Le titre du dernier film d'Eric Rohmer (L'arbre, le maire et la médiathèque, 1993) marque l'entrée du mot « médiathèque » dans l'imaginaire social.

Ce terme ainsi consacré recouvre cependant une signification imprécise. Bien plus : au-delà du mot, l'idée-même de médiathèque et sa traduction semblent floues, confuses, incertaines. C'est donc, ici, à la fois le mot, le concept, sa mise en œuvre et ses effets qui vont être questionnés.

Querelle de mots

Au congrès international de la lecture publique, à Alger, en 1931, Henri Lemaître déclare : « Le mot même de bibliothèque, par son aspect savant, est devenu si rébarbatif pour beaucoup qu'on a cherché une autre locution pour désigner l'endroit où chacun trouverait les livres qui lui conviennent : c'est ainsi qu'on a créé la locution lecture publique ». Mais la lecture publique n'a jamais désigné le lieu où se trouvent les livres et cette proposition ne connaît pas plus de succès que celle d'Eugène Morel d'échanger « bibliothèque publique » pour « librairie publique ». Le mot « polythèque » lui non plus ne sera pas adopté et c'est l'appellation « médiathèque » qui va peu à peu s'imposer au cours des années 70 - mais l'illustre exception de la « bibliothèque des Halles » rebaptisée Bibliothèque publique d'information et non pas Médiathèque publique d'information est cependant le signe que cette adoption n'allait pas de soi.

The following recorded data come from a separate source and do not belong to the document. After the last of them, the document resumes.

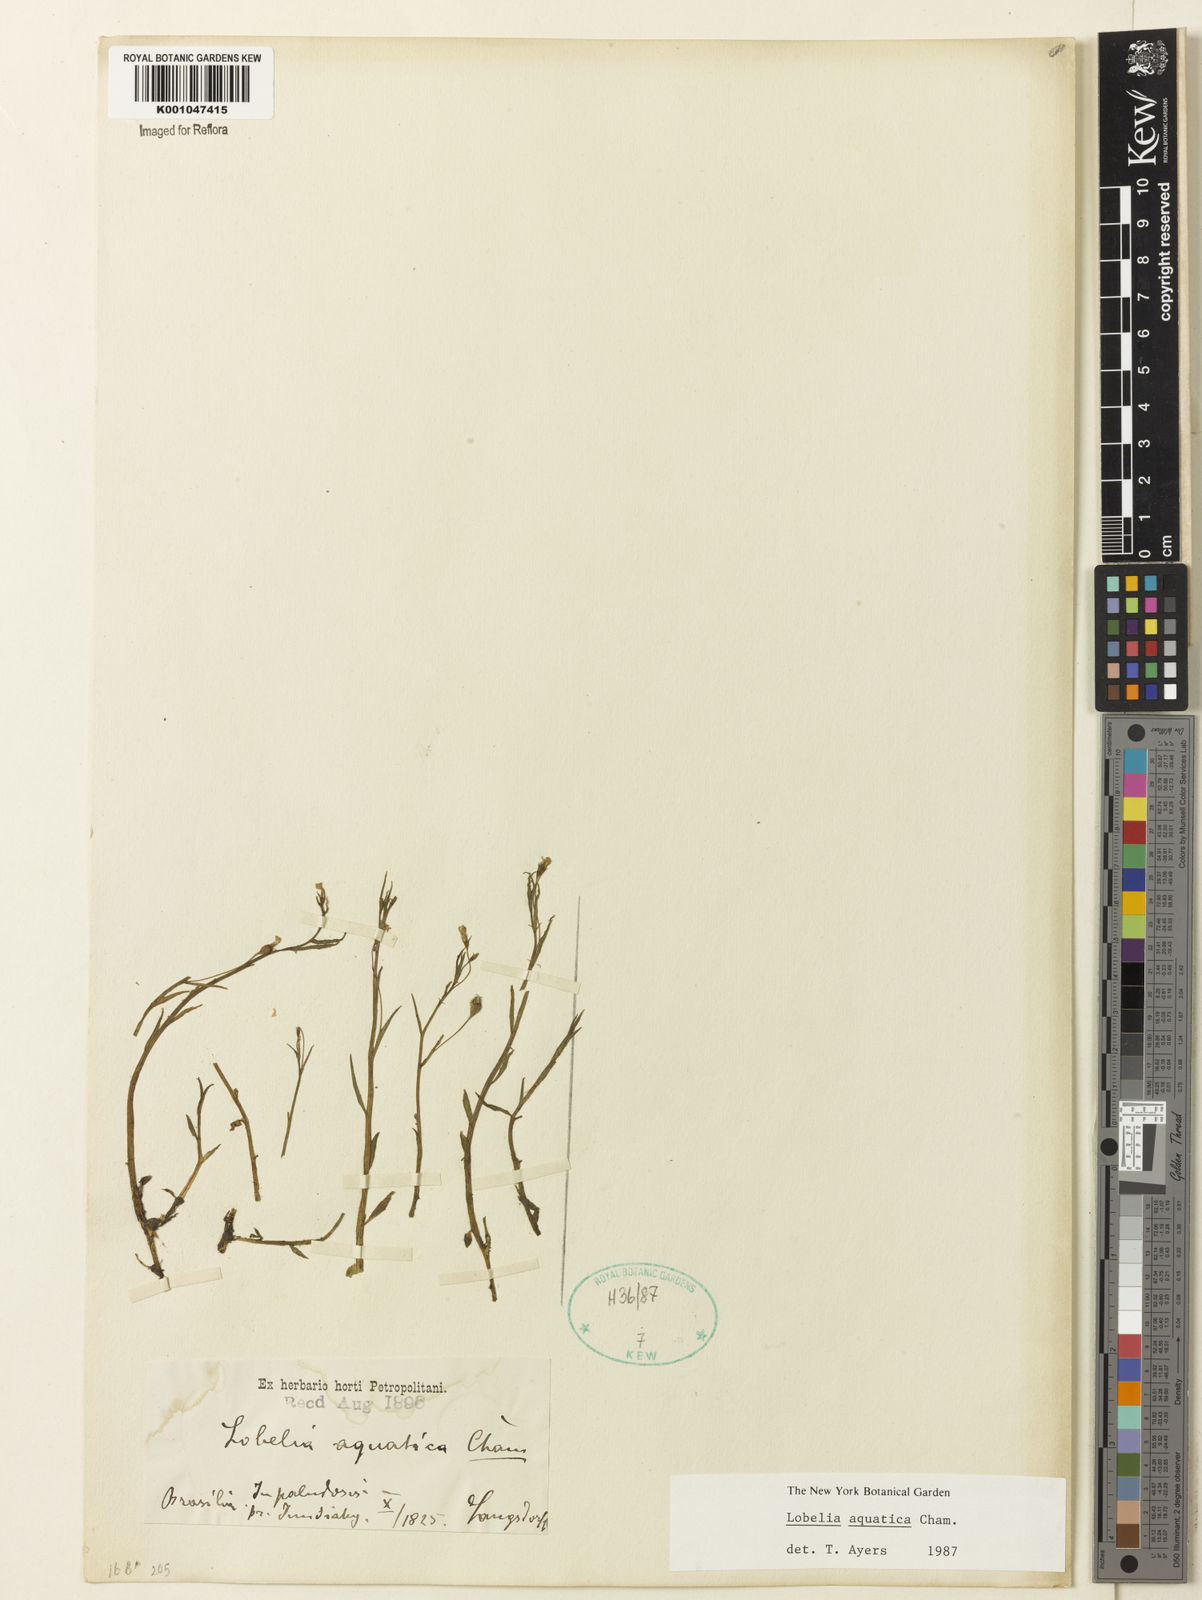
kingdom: Plantae
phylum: Tracheophyta
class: Magnoliopsida
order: Asterales
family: Campanulaceae
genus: Lobelia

En 1977, Michel Bouvy et ses amis changent le nom de leur Association pour le développement des bibliothèques publiques en Association pour la médiathèque publique. Leur revue, Lecture et bibliothèques, se transforme la même année en Médiathèques publiques.

En 1977, toujours, les élus municipaux de Metz, après avoir consulté la Direction du livre qui dit n'avoir pas de doctrine sur ce point, décident d'appeler « médiathèque » les futurs locaux de leur bibliothèque municipale, arguant que ce néologisme a l'avantage de supprimer « l'aura poussiéreuse, l'image de marque désuète et peu flatteuse qui s'attache au mot " bibliothèque " dans bien des milieux ».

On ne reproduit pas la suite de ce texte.